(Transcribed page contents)
--- START ---
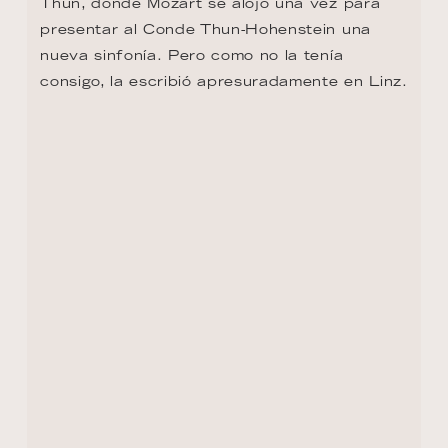
DÍA 12 - PASSAU
Donde confluyen el Danubio, el Inn y el Ilz, 
Passau despliega su encanto barroco entre 
callejuelas adoquinadas y cúpulas verdes. 
Antiguo centro de manufactura de espadas 
legendarias, hoy seduce con su vibrante 
vida universitaria, la imponente catedral de 
San Esteban —que alberga uno de los 
mayores órganos del mundo— y la fortaleza 
Veste Oberhaus, que domina esta joya a 
orillas de tres ríos.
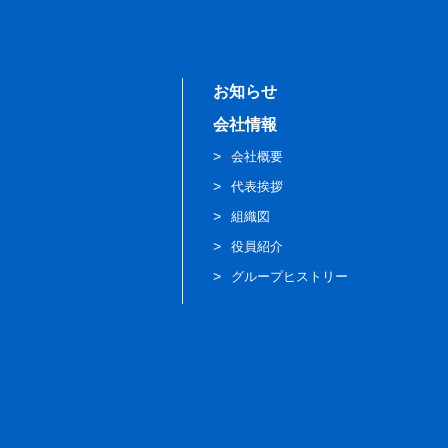
お知らせ
会社情報
会社概要
代表挨拶
組織図
役員紹介
グループヒストリー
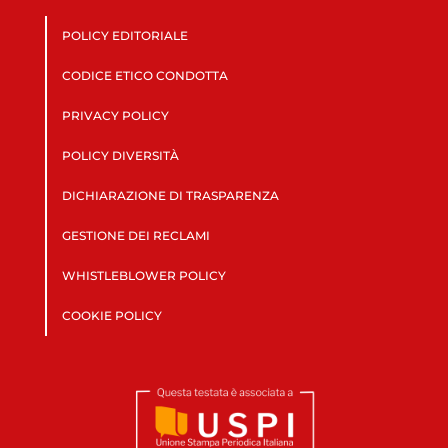
POLICY EDITORIALE
CODICE ETICO CONDOTTA
PRIVACY POLICY
POLICY DIVERSITÀ
DICHIARAZIONE DI TRASPARENZA
GESTIONE DEI RECLAMI
WHISTLEBLOWER POLICY
COOKIE POLICY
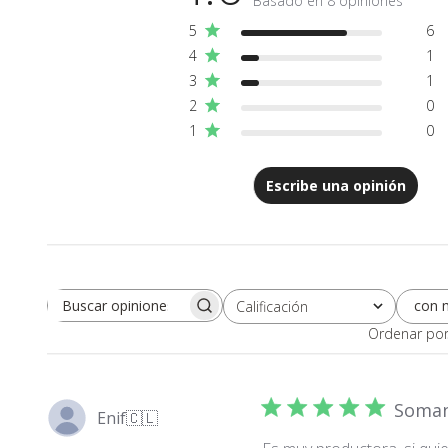
Basado en 8 opiniones
5
6
4
1
3
1
2
0
1
0
Escribe una opinión
con 
Calificación
Buscar opiniones
Todas las clasificaciones
Ordenar po
Soman
Enif
🇨🇱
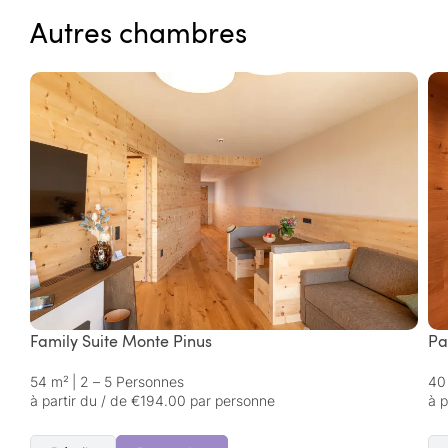
Autres chambres
Family Suite Monte Pinus
Pa
54 m²
|
2 – 5 Personnes
40
à partir du / de €194.00 par personne
à p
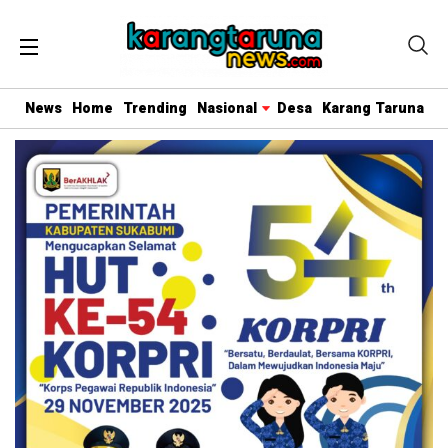
News
Home
Trending
Nasional
Desa
Karang Taruna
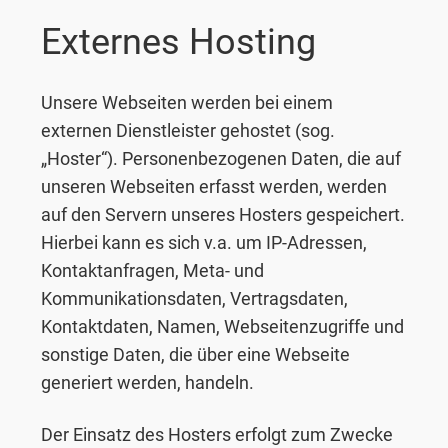
Externes Hosting
Unsere Webseiten werden bei einem
externen Dienstleister gehostet (sog.
„Hoster“). Personenbezogenen Daten, die auf
unseren Webseiten erfasst werden, werden
auf den Servern unseres Hosters gespeichert.
Hierbei kann es sich v.a. um IP-Adressen,
Kontaktanfragen, Meta- und
Kommunikationsdaten, Vertragsdaten,
Kontaktdaten, Namen, Webseitenzugriffe und
sonstige Daten, die über eine Webseite
generiert werden, handeln.
Der Einsatz des Hosters erfolgt zum Zwecke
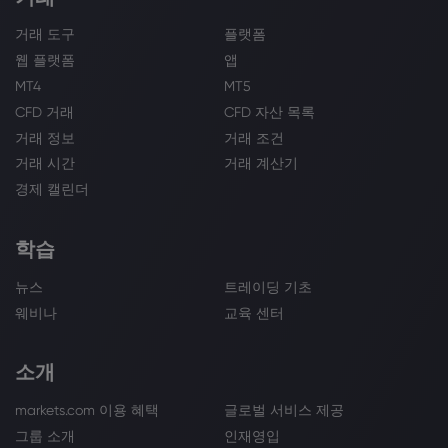
거래 도구
플랫폼
웹 플랫폼
앱
MT4
MT5
CFD 거래
CFD 자산 목록
거래 정보
거래 조건
거래 시간
거래 계산기
경제 캘린더
학습
뉴스
트레이딩 기초
웨비나
교육 센터
소개
markets.com 이용 혜택
글로벌 서비스 제공
그룹 소개
인재영입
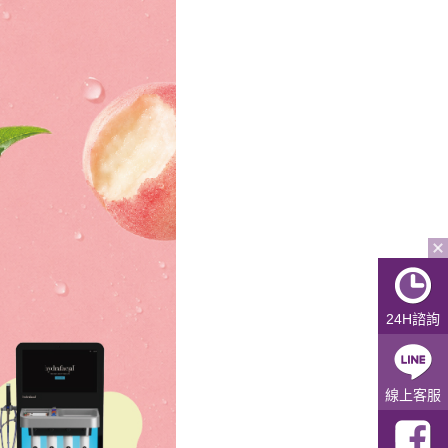
24H諮詢
線上客服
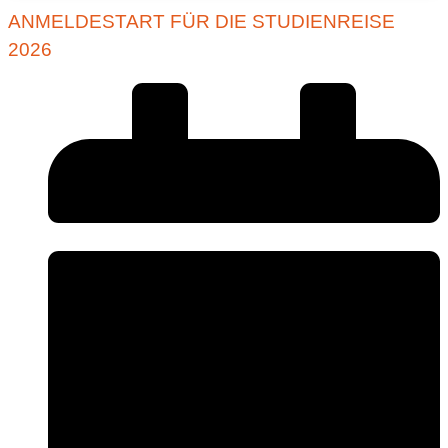
ANMELDESTART FÜR DIE STUDIENREISE
2026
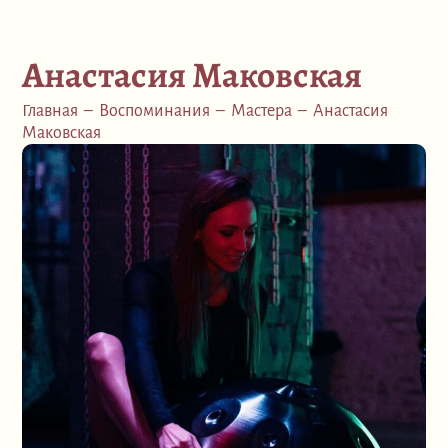
Анастасия Маковская
Главная
–
Воспоминания
–
Мастера
–
Анастасия
Маковская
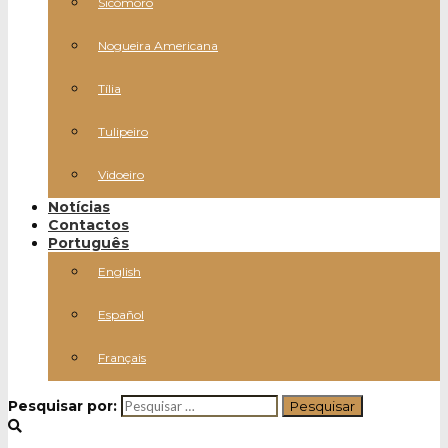
Sicómoro
Nogueira Americana
Tília
Tulipeiro
Vidoeiro
Notícias
Contactos
Português
English
Español
Français
Pesquisar por:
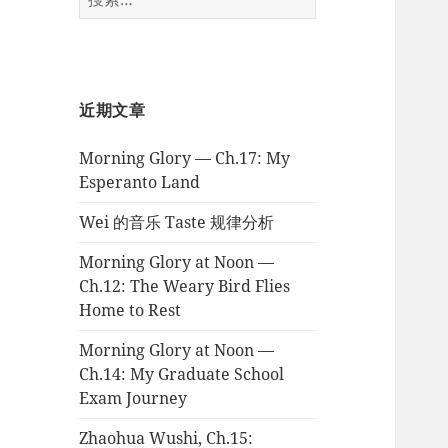
索：
近期文章
Morning Glory — Ch.17: My
Esperanto Land
Wei 的音乐 Taste 规律分析
Morning Glory at Noon —
Ch.12: The Weary Bird Flies
Home to Rest
Morning Glory at Noon —
Ch.14: My Graduate School
Exam Journey
Zhaohua Wushi, Ch.15:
--- END ---
> _WHAT YOU ARE ASKED TO DO_:
Repeat the text of every row above line for line, leaving out the pictures.

> _EXERCISE RESULT_:
DÍA 12 - PASSAU
Donde confluyen el Danubio, el Inn y el Ilz, 
Passau despliega su encanto barroco entre 
callejuelas adoquinadas y cúpulas verdes. 
Antiguo centro de manufactura de espadas 
legendarias, hoy seduce con su vibrante 
vida universitaria, la imponente catedral de 
San Esteban —que alberga uno de los 
mayores órganos del mundo— y la fortaleza 
Veste Oberhaus, que domina esta joya a 
orillas de tres ríos.
お知らせ
会社情報
会社概要
代表挨拶
組織図
役員紹介
グループヒストリー
POLICY EDITORIALE
CODICE ETICO CONDOTTA
PRIVACY POLICY
POLICY DIVERSITÀ
DICHIARAZIONE DI TRASPARENZA
GESTIONE DEI RECLAMI
WHISTLEBLOWER POLICY
COOKIE POLICY
Basado en 8 opiniones
5
6
4
1
3
1
2
0
1
0
Escribe una opinión
con 
Calificación
Buscar opiniones
Todas las clasificaciones
Ordenar po
Soman
Enif
🇨🇱
Autres chambres
Family Suite Monte Pinus
Pa
54 m²
|
2 – 5 Personnes
40
à partir du / de €194.00 par personne
à p
News
Home
Trending
Nasional
Desa
Karang Taruna
Externes Hosting
Unsere Webseiten werden bei einem
externen Dienstleister gehostet (sog.
„Hoster“). Personenbezogenen Daten, die auf
unseren Webseiten erfasst werden, werden
auf den Servern unseres Hosters gespeichert.
Hierbei kann es sich v.a. um IP-Adressen,
Kontaktanfragen, Meta- und
Kommunikationsdaten, Vertragsdaten,
Kontaktdaten, Namen, Webseitenzugriffe und
sonstige Daten, die über eine Webseite
generiert werden, handeln.
Der Einsatz des Hosters erfolgt zum Zwecke
거래 도구
플랫폼
웹 플랫폼
앱
MT4
MT5
CFD 거래
CFD 자산 목록
거래 정보
거래 조건
거래 시간
거래 계산기
경제 캘린더
학습
뉴스
트레이딩 기초
웨비나
교육 센터
소개
markets.com 이용 혜택
글로벌 서비스 제공
그룹 소개
인재영입
24H諮詢
線上客服
ANMELDESTART FÜR DIE STUDIENREISE
2026
Анастасия Маковская
Главная
–
Воспоминания
–
Мастера
–
Анастасия
Маковская
Sicómoro
Nogueira Americana
Tília
Tulipeiro
Vidoeiro
Notícias
Contactos
Português
English
Español
Français
Pesquisar por:
索：
近期文章
Morning Glory — Ch.17: My
Esperanto Land
Wei 的音乐 Taste 规律分析
Morning Glory at Noon —
Ch.12: The Weary Bird Flies
Home to Rest
Morning Glory at Noon —
Ch.14: My Graduate School
Exam Journey
Zhaohua Wushi, Ch.15:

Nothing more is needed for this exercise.